Finding a way to put Greek Tragedy on a 21st Century stage is never easy. Some of the conventions of ancient theatre – the chorus, for example – do not sit easily in today’s theatre. This makes the National Theatre’s achievement in mounting this excellent production of Medea all the more impressive. Perhaps their trump card is having an actor of the calibre of Helen McCrory ready to take on the challenge of playing Medea, and of presenting her as a complex, contradictory character – neither a vengeful monster nor an abused woman fighting back with desperate measures. It’s also the case that the murder of children by a vengeful parent – admittedly it’s usually the father – is a topic that is timeless and rarely out of the pages of our newspapers for more than a few months.

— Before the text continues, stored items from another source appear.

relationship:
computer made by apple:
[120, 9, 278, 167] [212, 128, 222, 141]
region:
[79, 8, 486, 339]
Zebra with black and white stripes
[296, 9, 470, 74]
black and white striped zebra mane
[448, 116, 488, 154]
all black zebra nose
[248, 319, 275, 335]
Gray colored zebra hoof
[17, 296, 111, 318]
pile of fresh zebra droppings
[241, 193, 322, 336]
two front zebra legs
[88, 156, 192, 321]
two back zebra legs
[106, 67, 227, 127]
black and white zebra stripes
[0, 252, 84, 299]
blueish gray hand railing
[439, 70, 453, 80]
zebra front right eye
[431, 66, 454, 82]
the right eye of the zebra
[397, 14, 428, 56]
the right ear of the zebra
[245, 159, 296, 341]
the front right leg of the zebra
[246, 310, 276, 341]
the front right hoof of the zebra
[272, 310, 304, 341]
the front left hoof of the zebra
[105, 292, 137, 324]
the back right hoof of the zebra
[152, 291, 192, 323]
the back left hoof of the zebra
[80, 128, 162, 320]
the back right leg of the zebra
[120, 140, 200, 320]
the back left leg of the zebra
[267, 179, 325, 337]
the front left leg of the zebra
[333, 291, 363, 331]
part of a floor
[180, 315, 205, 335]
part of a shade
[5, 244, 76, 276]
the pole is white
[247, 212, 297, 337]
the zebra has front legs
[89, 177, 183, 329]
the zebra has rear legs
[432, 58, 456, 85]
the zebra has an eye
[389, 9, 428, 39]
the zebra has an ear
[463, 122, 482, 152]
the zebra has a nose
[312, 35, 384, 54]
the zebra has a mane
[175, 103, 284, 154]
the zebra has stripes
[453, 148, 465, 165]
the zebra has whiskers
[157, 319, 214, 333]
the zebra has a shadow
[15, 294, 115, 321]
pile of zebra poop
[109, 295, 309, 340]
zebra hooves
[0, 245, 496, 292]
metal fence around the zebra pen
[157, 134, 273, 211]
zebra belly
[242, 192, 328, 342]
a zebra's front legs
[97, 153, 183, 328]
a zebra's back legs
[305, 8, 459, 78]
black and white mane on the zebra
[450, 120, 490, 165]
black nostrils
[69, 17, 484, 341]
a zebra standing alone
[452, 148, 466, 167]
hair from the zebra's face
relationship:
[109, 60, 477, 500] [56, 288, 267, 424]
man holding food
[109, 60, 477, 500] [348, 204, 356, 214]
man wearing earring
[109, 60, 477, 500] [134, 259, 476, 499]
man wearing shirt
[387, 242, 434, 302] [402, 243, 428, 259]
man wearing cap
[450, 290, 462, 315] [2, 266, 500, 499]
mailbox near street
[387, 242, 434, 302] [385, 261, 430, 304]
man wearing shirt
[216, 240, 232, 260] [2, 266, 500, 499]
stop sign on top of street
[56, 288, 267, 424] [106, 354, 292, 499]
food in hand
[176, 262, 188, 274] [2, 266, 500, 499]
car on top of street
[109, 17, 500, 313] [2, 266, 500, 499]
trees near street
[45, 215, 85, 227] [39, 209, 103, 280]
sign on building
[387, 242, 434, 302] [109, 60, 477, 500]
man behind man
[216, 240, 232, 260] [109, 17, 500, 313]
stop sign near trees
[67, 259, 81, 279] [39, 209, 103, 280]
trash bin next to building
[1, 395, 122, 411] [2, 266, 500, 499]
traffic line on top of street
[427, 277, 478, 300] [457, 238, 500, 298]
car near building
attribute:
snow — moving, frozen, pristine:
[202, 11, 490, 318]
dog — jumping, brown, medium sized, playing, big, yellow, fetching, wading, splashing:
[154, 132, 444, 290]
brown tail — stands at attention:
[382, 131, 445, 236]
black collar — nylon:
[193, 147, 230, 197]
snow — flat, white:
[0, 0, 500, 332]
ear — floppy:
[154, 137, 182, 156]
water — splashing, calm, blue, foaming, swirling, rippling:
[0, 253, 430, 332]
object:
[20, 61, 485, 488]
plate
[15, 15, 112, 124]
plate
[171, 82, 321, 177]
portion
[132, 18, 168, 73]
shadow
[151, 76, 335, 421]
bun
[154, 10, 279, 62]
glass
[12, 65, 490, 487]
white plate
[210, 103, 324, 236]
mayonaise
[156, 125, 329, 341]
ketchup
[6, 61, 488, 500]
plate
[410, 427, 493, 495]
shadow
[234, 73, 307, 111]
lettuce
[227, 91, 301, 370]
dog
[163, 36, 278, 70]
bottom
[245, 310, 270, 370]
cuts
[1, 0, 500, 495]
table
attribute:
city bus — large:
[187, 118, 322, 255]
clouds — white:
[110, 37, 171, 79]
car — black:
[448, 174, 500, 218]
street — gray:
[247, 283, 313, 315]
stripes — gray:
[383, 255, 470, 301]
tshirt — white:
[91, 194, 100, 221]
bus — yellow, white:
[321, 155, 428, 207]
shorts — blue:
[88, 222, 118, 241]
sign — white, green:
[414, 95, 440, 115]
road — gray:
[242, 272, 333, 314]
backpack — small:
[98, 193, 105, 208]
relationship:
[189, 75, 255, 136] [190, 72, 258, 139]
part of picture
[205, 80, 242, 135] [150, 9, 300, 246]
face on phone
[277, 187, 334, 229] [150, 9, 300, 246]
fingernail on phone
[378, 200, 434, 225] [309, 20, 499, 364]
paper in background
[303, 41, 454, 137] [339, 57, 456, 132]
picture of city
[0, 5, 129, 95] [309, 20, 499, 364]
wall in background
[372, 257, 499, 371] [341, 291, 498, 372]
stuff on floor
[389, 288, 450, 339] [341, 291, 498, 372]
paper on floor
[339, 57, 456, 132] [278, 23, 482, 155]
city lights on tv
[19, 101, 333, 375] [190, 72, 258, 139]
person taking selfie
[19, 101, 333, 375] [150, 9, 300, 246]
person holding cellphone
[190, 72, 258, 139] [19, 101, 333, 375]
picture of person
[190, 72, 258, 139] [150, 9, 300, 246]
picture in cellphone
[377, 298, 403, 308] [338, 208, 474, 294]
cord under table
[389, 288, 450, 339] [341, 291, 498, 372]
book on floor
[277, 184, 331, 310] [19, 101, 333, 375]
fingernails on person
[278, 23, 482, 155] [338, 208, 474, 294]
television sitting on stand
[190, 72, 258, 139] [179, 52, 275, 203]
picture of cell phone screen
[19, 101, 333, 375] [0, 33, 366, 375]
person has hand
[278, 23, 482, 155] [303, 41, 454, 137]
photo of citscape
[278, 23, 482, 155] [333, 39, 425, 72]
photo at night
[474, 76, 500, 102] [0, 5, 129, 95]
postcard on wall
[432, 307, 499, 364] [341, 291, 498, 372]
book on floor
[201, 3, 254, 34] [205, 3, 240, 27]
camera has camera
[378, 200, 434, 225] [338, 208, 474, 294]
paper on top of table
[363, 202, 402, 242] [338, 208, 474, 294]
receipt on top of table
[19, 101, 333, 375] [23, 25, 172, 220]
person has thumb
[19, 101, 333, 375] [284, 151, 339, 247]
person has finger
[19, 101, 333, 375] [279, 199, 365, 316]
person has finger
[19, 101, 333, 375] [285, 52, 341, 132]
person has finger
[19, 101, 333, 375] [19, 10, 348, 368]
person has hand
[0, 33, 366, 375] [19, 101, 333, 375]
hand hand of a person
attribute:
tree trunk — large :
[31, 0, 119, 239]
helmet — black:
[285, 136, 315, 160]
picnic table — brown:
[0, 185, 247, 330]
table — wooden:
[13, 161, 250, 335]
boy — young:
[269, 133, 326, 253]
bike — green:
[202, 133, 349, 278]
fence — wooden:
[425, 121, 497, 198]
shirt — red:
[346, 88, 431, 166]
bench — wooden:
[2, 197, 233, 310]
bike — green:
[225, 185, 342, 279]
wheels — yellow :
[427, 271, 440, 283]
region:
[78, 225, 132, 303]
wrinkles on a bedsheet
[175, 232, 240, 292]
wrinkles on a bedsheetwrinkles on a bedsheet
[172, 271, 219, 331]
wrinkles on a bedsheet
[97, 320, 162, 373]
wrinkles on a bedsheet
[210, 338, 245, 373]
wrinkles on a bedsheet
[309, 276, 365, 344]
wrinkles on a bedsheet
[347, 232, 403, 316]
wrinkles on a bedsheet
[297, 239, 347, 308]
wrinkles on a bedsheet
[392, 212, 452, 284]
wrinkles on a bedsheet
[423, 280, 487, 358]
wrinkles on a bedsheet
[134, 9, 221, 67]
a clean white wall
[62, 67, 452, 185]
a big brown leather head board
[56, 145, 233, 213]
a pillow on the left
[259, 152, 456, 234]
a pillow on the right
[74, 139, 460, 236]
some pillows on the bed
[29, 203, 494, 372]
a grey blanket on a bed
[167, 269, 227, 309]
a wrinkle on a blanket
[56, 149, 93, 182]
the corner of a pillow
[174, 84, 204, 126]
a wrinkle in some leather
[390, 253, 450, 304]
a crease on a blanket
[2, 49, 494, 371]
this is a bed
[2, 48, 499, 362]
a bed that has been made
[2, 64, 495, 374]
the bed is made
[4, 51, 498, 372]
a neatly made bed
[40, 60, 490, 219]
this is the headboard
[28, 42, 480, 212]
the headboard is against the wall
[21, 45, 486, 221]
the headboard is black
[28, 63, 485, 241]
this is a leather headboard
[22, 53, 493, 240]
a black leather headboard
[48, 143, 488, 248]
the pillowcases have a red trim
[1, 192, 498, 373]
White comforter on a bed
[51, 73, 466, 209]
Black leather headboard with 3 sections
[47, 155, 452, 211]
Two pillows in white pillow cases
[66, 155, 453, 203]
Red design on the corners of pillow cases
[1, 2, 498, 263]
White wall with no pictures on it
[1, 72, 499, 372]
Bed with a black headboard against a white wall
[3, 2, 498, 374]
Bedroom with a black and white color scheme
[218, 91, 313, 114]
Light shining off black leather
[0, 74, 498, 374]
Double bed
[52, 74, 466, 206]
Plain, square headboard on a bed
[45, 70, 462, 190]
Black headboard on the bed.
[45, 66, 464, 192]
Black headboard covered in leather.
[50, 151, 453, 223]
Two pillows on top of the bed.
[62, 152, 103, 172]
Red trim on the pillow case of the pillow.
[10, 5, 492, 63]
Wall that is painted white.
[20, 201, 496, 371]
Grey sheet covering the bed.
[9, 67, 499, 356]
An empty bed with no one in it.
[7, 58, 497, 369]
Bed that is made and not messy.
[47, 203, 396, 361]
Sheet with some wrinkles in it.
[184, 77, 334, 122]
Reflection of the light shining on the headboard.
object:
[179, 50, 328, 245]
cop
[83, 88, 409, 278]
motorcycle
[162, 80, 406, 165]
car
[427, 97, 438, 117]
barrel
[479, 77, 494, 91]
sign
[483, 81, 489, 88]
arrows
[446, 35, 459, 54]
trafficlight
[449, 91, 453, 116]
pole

Carrie Cracknell takes us to a Corinth that is clearly a modern city with men – Jason, Creon and Aegeus – who are playing a political power game that is very modern in style. The set is disconcerting; most of its elements are contemporary – the court in which the wedding of Jason and Kreusa takes place is in an upper level glass walled chamber. But the centre of the lower level is a wood into which Medea often disappears and through which the chorus sometimes emerges. This uneasy coexistence is mirrored in other ways. The admirable translation by Ben Power locates the tragedy in a world populated by human beings not archetypes and the language they speak is clear and determinedly down-to-earth. This works for 90% of the play but feels wrong at the “extreme” moments – for example, when Medea talks about the poisoned gown she intends to be given to Kreusa at the wedding. It also leads to an uneasy set of contradictions in the way the chorus becomes involved in the action, sometimes as if women sympathising with Medea in the village square, sometimes as if spirits possessed by St Vitus Dance.
These occasional jarring moments might matter more were it not for Helen McCrory’s extra-ordinary performance. She is entirely believable as she swings between the heartbroken abandoned wife and the desperate woman imagining the horrific forms that her vengeance might take. She speaks the lines with total commitment but she also inhabits the role physically – there is intensity about her physical presence that fills the large Olivier stage. She is well supported by Danny Sapani’s solid, wheeler-dealer Jason whose pragmatic justification for abandoning Medea is all too believable. Only his reaction to the fate of his sons falls short of the demands of the role. Dominic Rowan as Aegeus and Martin Turner as Kreon are fine too but somehow look just a little pallid alongside McCrory.
The ending doesn’t work but that’s not the fault of the translator or the director. It needs an end like Strauss’ Salome – something violent and final. But it’s never less than gripping and even the weaknesses are fascinating. A great actor and a hugely inventive director provide the best theatre in London this sultry summer.